Grey skies couldn't dampen the mood of students at Michigan State University who got their diplomas today.
"I'm definitely ready to move on and excited for all that we have accomplished the past four years," said graduate David Hurley.
For some students part of moving on from graduation celebrations means it's time to start paying off student loans.
"About 48 percent of our students leave with educational debt," Michigan State President Lou Anna Simon said.
With the cost of education on the rise, the amounts many of these students have to pay off are not cheap.
"I think it's a little over $20,000," Hurley said.
"I will have about $40,000 worth of loans in one year," shared Nic Dziadosz, another graduate.

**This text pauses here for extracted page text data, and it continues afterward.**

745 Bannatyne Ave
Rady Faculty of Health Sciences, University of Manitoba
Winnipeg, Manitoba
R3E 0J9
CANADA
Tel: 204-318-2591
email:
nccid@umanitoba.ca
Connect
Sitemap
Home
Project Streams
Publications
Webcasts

"About 10 grand," added Kayleigh Wilson.
These students are not completely in the dark, according to Simon the University is active in making students aware of what it will take to pay their loans.
"We advise them really early on as freshman to be cautious about putting education first and some of those things that are life-oriented second," Simon said.

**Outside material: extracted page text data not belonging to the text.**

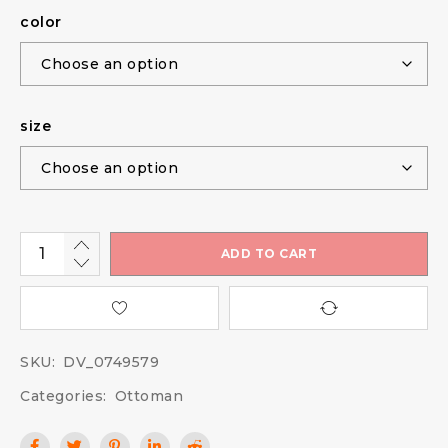
color
size
ADD TO CART
SKU:
DV_0749579
Categories:
Ottoman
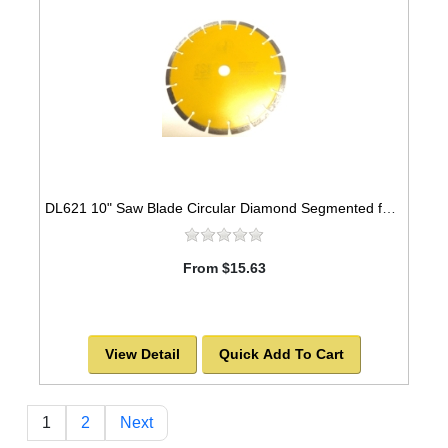
DL621 10" Saw Blade Circular Diamond Segmented for ASPHALT. -SOLD OUT!
From $15.63
View Detail
Quick Add To Cart
1
2
Next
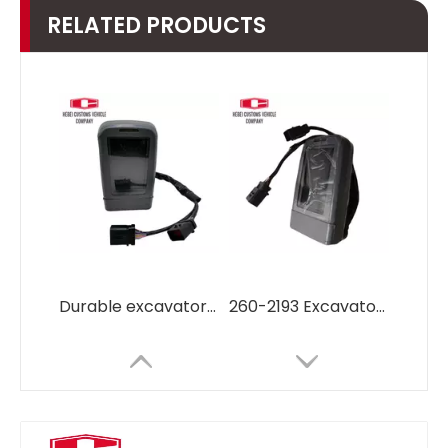
RELATED PRODUCTS
Durable excavator parts Monitor7Y5500 7Y-5500 for Caterpillar E320 E330 Excavator parts diesel engine Control Monitor
260-2193 Excavator monitor screen Panel display 260-2193 Monitor LCD for Caterpillar Excavator parts diesel engine Cat329d cat320d cat330d cat336d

One way college graduates are doing just that is having jobs lined up after graduation. But not everyone is joining the work force right away. For students like Hurley, who is looking at graduate school, their debt is just going to grow.
"I'm looking into the healthcare profession so a lot of debt comes with that but luckily it pays pretty well in the end," Hurley added.

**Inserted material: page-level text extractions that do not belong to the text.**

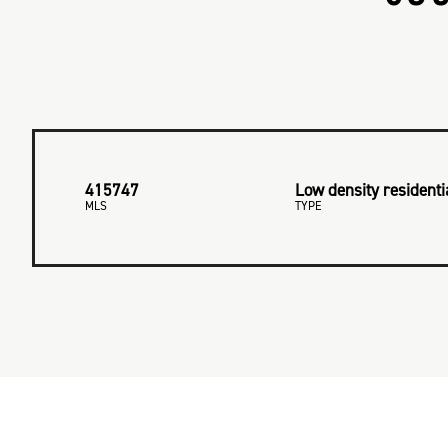
415747
Low density residenti
MLS
TYPE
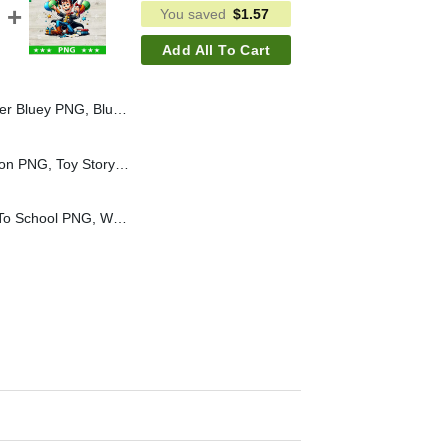
You saved
$
1.57
Add All To Cart
key Cream PNG Sublimation File, Bluey Disney PNG
Toy Story Characters Icon PNG, Toy Story Stickers Sublimation PNG
Woody Toy Story Back To School PNG, Woody Toy Story PNG, Woody School Sublimation PNG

That payoff is one reason why Economics Professor Charles Ballard says there is still value in pursuing higher education.
"As we've had this increase in debt some people have asked the question 'Is it worth it?' The answer is unquestionably yes," Ballard said.
Ballard says that's because college graduates tend to have higher salaries, ultimately making paying loans easier.
"Those students are better off than if they hadn't gone to college in the first place," Ballard added.
Even though some graduates are dealing with debt now, they're hoping it will pay off in the long-run.